Chapter 16: The Elephant Trap; Central America

In the last three years before the world war, Central America was an elephant trap and a ticking time bomb. The United States very nearly fell into the one and detonated the other.

At the lowest stage of America’s fortunes in early 1984 a Vietnam-style war seemed in process of exploding right across the threshold of America’s southern backdoor. It looked like being a war that the United States would lose and that communist Cuba and Sandinista Nicaragua would win, although Cuba’s and Nicaragua’s own economic experiments were proving an unmitigated disaster for all their peoples. It was a war that started in El Salvador, but then spread also to the four other non-communist countries of Central America — militarist Guatemala and Honduras, troubled Panama, even democratic Costa Rica.

The crisis was made suddenly worse because it seemed that America’s ally, Christian Democrat Venezuela, was going to become embroiled in war with Cuba-leaning Guyana; and there were absurd dangers that all of the important countries of the Caribbean (Trinidad-Tobago, anti-colonialist Grenada, Jamaica) might find themselves to some degree on Guyana’s side.

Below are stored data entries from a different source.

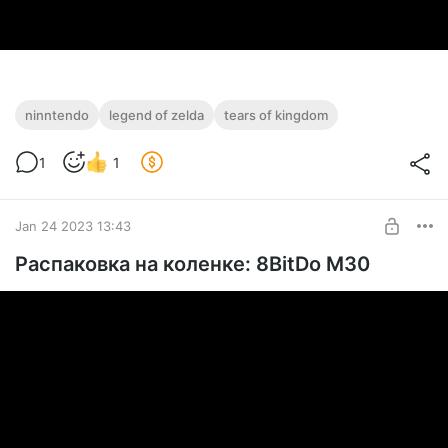
ninntendo
legend of zelda
tears of kingdom
1
1
Jan 24 2023 13:43
Распаковка на коленке: 8BitDo M30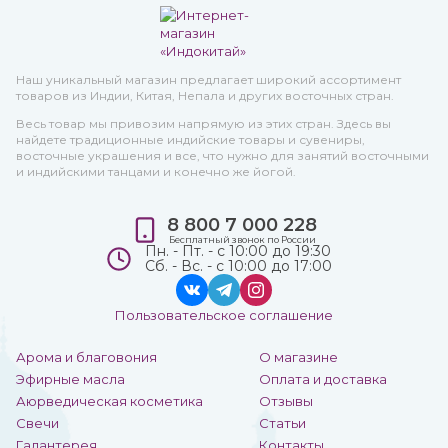
Наш уникальный магазин предлагает широкий ассортимент
товаров из Индии, Китая, Непала и других восточных стран.
Весь товар мы привозим напрямую из этих стран. Здесь вы
найдете традиционные индийские товары и сувениры,
восточные украшения и все, что нужно для занятий восточными
и индийскими танцами и конечно же йогой.
8 800 7 000 228
Бесплатный звонок по России
Пн. - Пт. - с 10:00 до 19:30
Сб. - Вс. - с 10:00 до 17:00
Пользовательское соглашение
Арома и благовония
О магазине
Эфирные масла
Оплата и доставка
Аюрведическая косметика
Отзывы
Свечи
Статьи
Галантерея
Контакты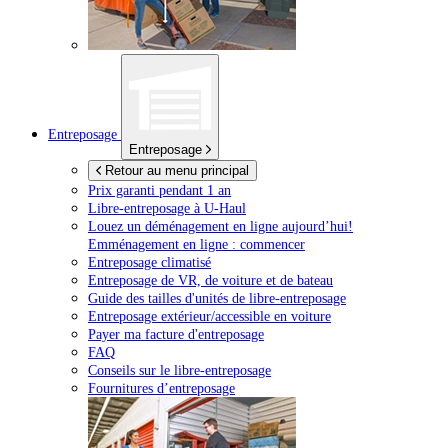
Entreposage
Entreposage
Retour au menu principal
Prix garanti pendant 1 an
Libre-entreposage à
U-Haul
Louez un déménagement en ligne aujourd’hui!
Emménagement en ligne : commencer
Entreposage climatisé
Entreposage de VR, de voiture et de bateau
Guide des tailles d'unités de libre-entreposage
Entreposage extérieur/accessible en voiture
Payer ma facture d'entreposage
FAQ
Conseils sur le libre-entreposage
Fournitures d’entreposage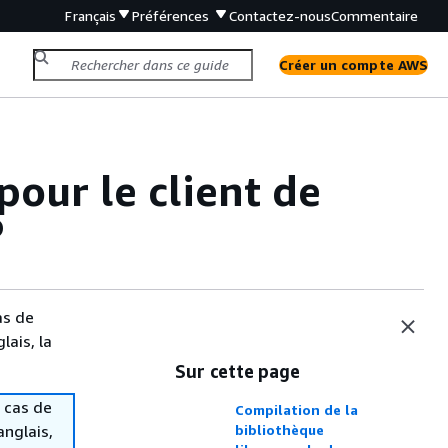
Français
Préférences
Contactez-nous
Commentaire
Créer un compte AWS
our le client de
P
as de
lais, la
Sur cette page
 cas de
Compilation de la
anglais,
bibliothèque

The crisis was averted in the most unexpected manner; partly because the United States engaged in eyeball-to-eyeball confrontation with Cuba, but also because Venezuela (at first to America’s horror) went Social-Democratic in December of 1983. Thereafter a Venezuelan-Mexican alliance became an important stabilizing force in the region, and in the nick of time brought peace and compromise to it. If it had not, if at this juncture the Caribbean had become a Soviet lake and Central America a Soviet base area, the Western Alliance would almost certainly have gone down in the Third World War.

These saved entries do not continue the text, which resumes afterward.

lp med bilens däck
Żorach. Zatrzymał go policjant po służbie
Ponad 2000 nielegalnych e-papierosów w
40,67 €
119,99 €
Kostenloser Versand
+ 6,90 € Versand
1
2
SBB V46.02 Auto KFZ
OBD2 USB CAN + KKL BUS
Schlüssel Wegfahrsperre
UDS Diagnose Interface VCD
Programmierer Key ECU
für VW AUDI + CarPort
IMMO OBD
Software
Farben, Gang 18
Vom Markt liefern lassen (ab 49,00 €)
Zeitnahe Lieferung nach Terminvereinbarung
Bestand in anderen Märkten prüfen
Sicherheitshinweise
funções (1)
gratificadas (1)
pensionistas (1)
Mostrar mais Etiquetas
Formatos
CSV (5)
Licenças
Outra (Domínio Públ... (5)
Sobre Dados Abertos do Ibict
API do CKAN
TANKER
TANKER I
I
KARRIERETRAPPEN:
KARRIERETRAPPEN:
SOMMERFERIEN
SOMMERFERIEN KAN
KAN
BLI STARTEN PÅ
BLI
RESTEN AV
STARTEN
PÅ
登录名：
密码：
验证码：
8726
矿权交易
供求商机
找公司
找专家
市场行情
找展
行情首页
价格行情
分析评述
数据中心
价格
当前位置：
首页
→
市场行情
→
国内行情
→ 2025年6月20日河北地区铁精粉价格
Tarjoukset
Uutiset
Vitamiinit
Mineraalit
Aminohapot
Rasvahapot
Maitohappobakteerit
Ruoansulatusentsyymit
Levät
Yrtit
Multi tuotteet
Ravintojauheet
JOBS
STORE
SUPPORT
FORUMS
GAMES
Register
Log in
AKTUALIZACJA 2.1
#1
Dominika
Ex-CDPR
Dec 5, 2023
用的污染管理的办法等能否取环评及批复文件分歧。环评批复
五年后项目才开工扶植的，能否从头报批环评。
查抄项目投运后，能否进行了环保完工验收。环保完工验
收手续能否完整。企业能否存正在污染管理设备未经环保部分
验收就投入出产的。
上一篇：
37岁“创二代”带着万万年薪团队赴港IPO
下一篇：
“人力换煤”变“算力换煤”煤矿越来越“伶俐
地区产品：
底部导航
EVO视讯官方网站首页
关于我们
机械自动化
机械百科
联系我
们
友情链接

For all elephants that need to tread delicately in this post-war world, possibly as dangerous and unstable now in 1987 as at any time in living memory, the story carries disturbing lessons. It also carries a message of hope.

As the decade of the 1980s opened, the forces of change in Central America were not all revolutionary or Cuban-supported. There were also moderates and reformists trying both to stop the revolutionary tide and to implement reform in countries that had for generations been oppressed by too few rich families and too many soldiers, and where there were some of the lowest per capita incomes in the world.